Colleen Johnson, MS, RD
Teacher, Tenafly High School
Dear Students and Family,
Welcome to my homepage. This is my eleventh year teaching the culinary classes at Tenafly High School. We currently have two culinary classes in the Department of Practical Arts, Experience with Foods and Regional Foods. Each of these are full year courses. Experience with Foods focuses on basic to intermediate cooking methods and techniques while also exporing many other topics such as kitchen safey, food safety, food science, nutrition, food purchasing and storage, careers in the food industry and current food trends. The Regional Foods course is divided into two semesters. Semester one focuses on the regional foods thougout the United States and semester two focuses on the cultural foods around the world. Students will learn about the many factors that influence cusines around the world such as geography, climate, terrain, religion, emmigration, economics etc. They will have the opportunity to sample a wide variety of new foods and learn many new cooking and baking methods and techniques that are unique to each culture.

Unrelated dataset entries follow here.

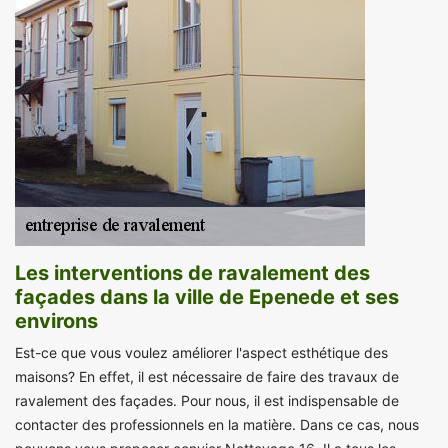
Les interventions de ravalement des
façades dans la ville de Epenede et ses
environs
Est-ce que vous voulez améliorer l'aspect esthétique des
maisons? En effet, il est nécessaire de faire des travaux de
ravalement des façades. Pour nous, il est indispensable de
contacter des professionnels en la matière. Dans ce cas, nous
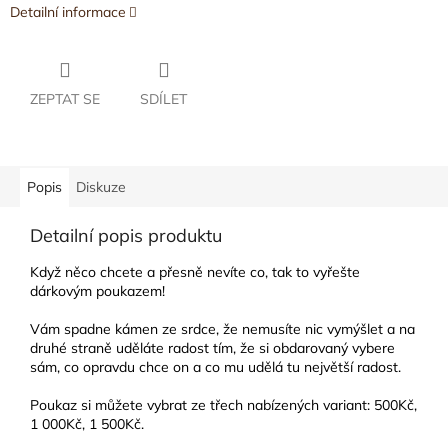
Detailní informace
ZEPTAT SE
SDÍLET
Popis
Diskuze
Detailní popis produktu
Když něco chcete a přesně nevíte co, tak to vyřešte
dárkovým poukazem!
Vám spadne kámen ze srdce, že nemusíte nic vymýšlet a na
druhé straně uděláte radost tím, že si obdarovaný vybere
sám, co opravdu chce on a co mu udělá tu největší radost.
Poukaz si můžete vybrat ze třech nabízených variant: 500Kč,
1 000Kč, 1 500Kč.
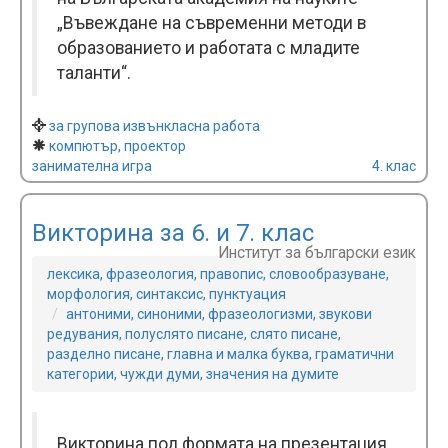
„Въвеждане на съвременни методи в
образованието и работата с младите
таланти“.
за групова извънкласна работа
компютър, проектор
занимателна игра
4. клас
Викторина за 6. и 7. клас
Институт за български език
лексика, фразеология, правопис, словообразуване,
морфология, синтаксис, пунктуация
антоними, синоними, фразеологизми, звукови
редувания, полуслято писане, слято писане,
разделно писане, главна и малка буква, граматични
категории, чужди думи, значения на думите
Викторина под формата на презентация,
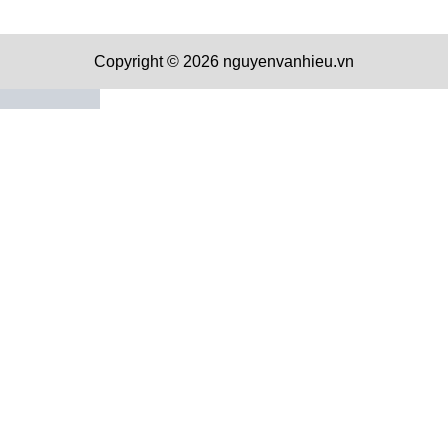
Copyright © 2026 nguyenvanhieu.vn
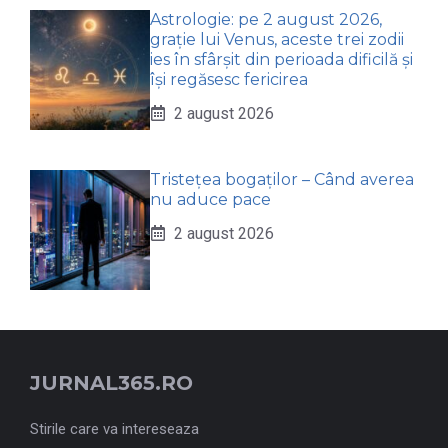
Astrologie: pe 2 august 2026,
grație lui Venus, aceste trei zodii
ies în sfârșit din perioada dificilă și
își regăsesc fericirea
2 august 2026
Tristețea bogaților – Când averea
nu aduce pace
2 august 2026
JURNAL365.RO
Stirile care va intereseaza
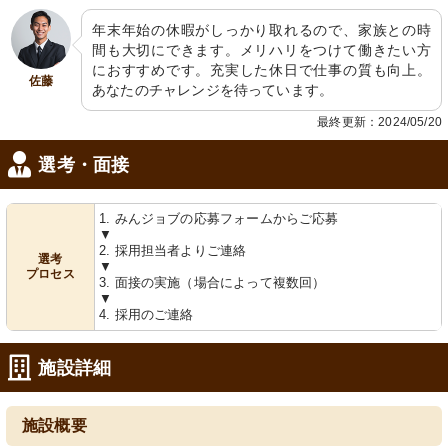
年末年始の休暇がしっかり取れるので、家族との時
間も大切にできます。メリハリをつけて働きたい方
におすすめです。充実した休日で仕事の質も向上。
佐藤
あなたのチャレンジを待っています。
最終更新：2024/05/20
選考・面接
1. みんジョブの応募フォームからご応募
▼
2. 採用担当者よりご連絡
選考
▼
プロセス
3. 面接の実施（場合によって複数回）
▼
4. 採用のご連絡
施設詳細
施設概要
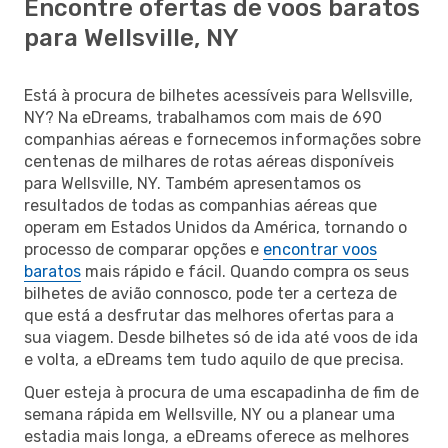
Encontre ofertas de voos baratos
para Wellsville, NY
Está à procura de bilhetes acessíveis para Wellsville,
NY? Na eDreams, trabalhamos com mais de 690
companhias aéreas e fornecemos informações sobre
centenas de milhares de rotas aéreas disponíveis
para Wellsville, NY. Também apresentamos os
resultados de todas as companhias aéreas que
operam em Estados Unidos da América, tornando o
processo de comparar opções e
encontrar voos
baratos
mais rápido e fácil. Quando compra os seus
bilhetes de avião connosco, pode ter a certeza de
que está a desfrutar das melhores ofertas para a
sua viagem. Desde bilhetes só de ida até voos de ida
e volta, a eDreams tem tudo aquilo de que precisa.
Quer esteja à procura de uma escapadinha de fim de
semana rápida em Wellsville, NY ou a planear uma
estadia mais longa, a eDreams oferece as melhores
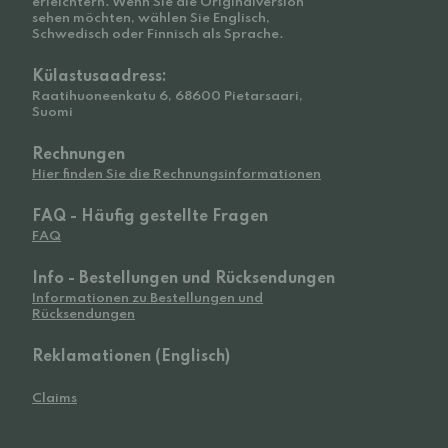
erleichtern. Wenn Sie die Originalversion
sehen möchten, wählen Sie Englisch,
Schwedisch oder Finnisch als Sprache.
Külastusaadress:
Raatihuoneenkatu 6, 68600 Pietarsaari,
Suomi
Rechnungen
Hier finden Sie die Rechnungsinformationen
FAQ - Häufig gestellte Fragen
FAQ
Info - Bestellungen und Rücksendungen
Informationen zu Bestellungen und
Rücksendungen
Reklamationen (Englisch)
Claims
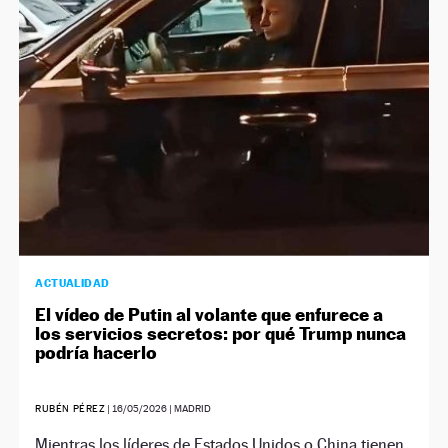
NEWSLETTER
SÍGUENOS
ACTUALIDAD
El vídeo de Putin al volante que enfurece a
los servicios secretos: por qué Trump nunca
podría hacerlo
RUBÉN PÉREZ
|
16/05/2026
| MADRID
Mientras los líderes de Estados Unidos o China tienen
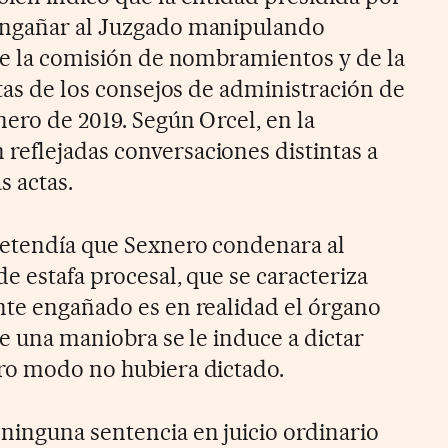
engañar al Juzgado manipulando
 de la comisión de nombramientos y de la
ctas de los consejos de administración de
ero de 2019. Según Orcel, en la
eflejadas conversaciones distintas a
s actas.
retendía que Sexnero condenara al
e estafa procesal, que se caracteriza
nte engañado es en realidad el órgano
 de una maniobra se le induce a dictar
ro modo no hubiera dictado.
ninguna sentencia en juicio ordinario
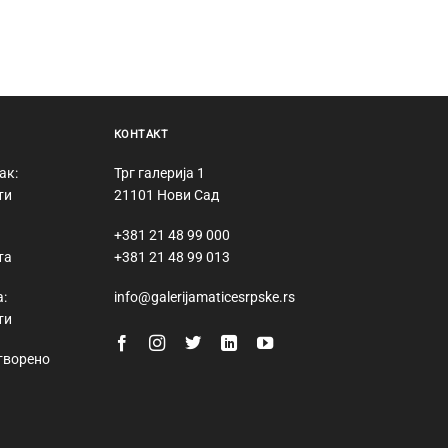
КОНТАКТ
ак:
Трг галерија 1
ти
21101 Нови Сад
+381 21 48 99 000
та
+381 21 48 99 013
:
info@galerijamaticesrpske.rs
ти
творено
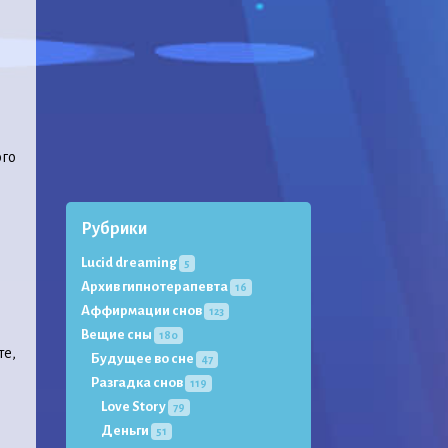
ого
Рубрики
Lucid dreaming
5
Архив гипнотерапевта
16
Аффирмации снов
123
Вещие сны
180
те,
Будущее во сне
47
Разгадка снов
119
Love Story
79
Деньги
51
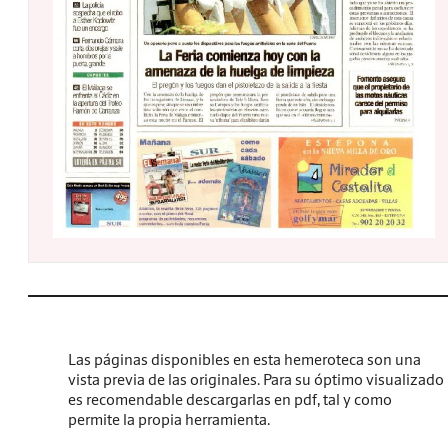
Las páginas disponibles en esta hemeroteca son una
vista previa de las originales. Para su óptimo visualizado
es recomendable descargarlas en pdf, tal y como
permite la propia herramienta.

Each year, the students in both courses will have the opportunity to visit the prestigious Culinary Institute of America (CIA) in Hyde Park, New York. The students will get a tour of the institute by one of the senior culinary students and learn what it takes to become culinary or pastry chef. Following the tour, we will have a full course lunch at one of the CIA's fine restaurants which is completely run by the Culinary Institute students. This year we will be visiting their wonderful French restaurant, Bocuse.